WHAT IS NEEDED -> Given the entries that follow, write out exactly the lines starting at the one containing "right elbow: (559, 391)" and ending at the one containing "right shoulder: (122, 50)", both ends included, and only those.

Pose estimation data ->
══════════

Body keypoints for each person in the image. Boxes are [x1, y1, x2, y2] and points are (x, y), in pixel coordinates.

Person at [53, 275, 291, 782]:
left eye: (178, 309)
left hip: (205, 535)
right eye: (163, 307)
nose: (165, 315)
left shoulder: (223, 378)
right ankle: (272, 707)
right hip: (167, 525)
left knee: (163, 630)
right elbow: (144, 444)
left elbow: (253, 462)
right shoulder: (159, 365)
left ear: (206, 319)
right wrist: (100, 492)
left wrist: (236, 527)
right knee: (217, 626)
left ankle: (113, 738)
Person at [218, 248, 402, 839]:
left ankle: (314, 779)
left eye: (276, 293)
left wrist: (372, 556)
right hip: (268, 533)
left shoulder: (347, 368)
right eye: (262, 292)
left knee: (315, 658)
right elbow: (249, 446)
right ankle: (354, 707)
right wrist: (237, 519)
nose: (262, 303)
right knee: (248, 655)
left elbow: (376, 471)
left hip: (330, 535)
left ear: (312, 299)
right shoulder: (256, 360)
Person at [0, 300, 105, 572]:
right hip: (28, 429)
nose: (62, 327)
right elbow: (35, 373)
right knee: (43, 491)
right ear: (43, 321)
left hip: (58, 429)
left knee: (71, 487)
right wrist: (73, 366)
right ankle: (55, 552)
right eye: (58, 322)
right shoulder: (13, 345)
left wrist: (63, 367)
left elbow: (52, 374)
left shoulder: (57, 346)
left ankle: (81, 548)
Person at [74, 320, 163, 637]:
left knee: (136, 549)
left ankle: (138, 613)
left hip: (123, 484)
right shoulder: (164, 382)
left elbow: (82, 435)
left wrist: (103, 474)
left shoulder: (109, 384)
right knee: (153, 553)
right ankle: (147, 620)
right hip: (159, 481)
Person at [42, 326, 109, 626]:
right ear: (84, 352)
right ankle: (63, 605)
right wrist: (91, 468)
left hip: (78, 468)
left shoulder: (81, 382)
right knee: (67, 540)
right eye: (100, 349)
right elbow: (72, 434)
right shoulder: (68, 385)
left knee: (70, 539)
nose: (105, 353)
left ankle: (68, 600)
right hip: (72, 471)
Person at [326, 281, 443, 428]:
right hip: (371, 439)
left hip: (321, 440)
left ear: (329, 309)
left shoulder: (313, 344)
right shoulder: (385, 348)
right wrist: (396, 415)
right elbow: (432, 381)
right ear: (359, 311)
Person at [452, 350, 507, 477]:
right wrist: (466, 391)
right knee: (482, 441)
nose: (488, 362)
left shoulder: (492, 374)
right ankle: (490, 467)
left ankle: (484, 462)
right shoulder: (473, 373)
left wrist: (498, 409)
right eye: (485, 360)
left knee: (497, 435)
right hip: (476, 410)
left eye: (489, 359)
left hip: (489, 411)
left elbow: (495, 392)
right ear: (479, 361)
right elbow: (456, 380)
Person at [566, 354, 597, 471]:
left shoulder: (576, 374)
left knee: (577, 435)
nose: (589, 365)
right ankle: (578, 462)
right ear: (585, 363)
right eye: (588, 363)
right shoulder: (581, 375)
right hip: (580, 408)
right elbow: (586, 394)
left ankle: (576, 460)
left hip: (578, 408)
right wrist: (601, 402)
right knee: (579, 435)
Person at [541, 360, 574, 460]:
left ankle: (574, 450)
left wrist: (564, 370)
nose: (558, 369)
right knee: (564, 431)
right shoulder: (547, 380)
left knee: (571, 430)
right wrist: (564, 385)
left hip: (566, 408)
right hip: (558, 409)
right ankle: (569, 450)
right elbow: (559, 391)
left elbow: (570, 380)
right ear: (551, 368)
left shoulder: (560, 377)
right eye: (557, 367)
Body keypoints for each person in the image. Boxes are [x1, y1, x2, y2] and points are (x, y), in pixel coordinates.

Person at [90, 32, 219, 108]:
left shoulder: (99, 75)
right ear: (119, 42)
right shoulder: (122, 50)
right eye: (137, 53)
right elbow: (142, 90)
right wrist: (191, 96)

══════════

ANSWER TO THIS EXERCISE ->
right elbow: (559, 391)
left elbow: (570, 380)
right ear: (551, 368)
left shoulder: (560, 377)
right eye: (557, 367)
Body keypoints for each person in the image. Boxes are [x1, y1, x2, y2] and points are (x, y), in pixel coordinates.

Person at [90, 32, 219, 108]:
left shoulder: (99, 75)
right ear: (119, 42)
right shoulder: (122, 50)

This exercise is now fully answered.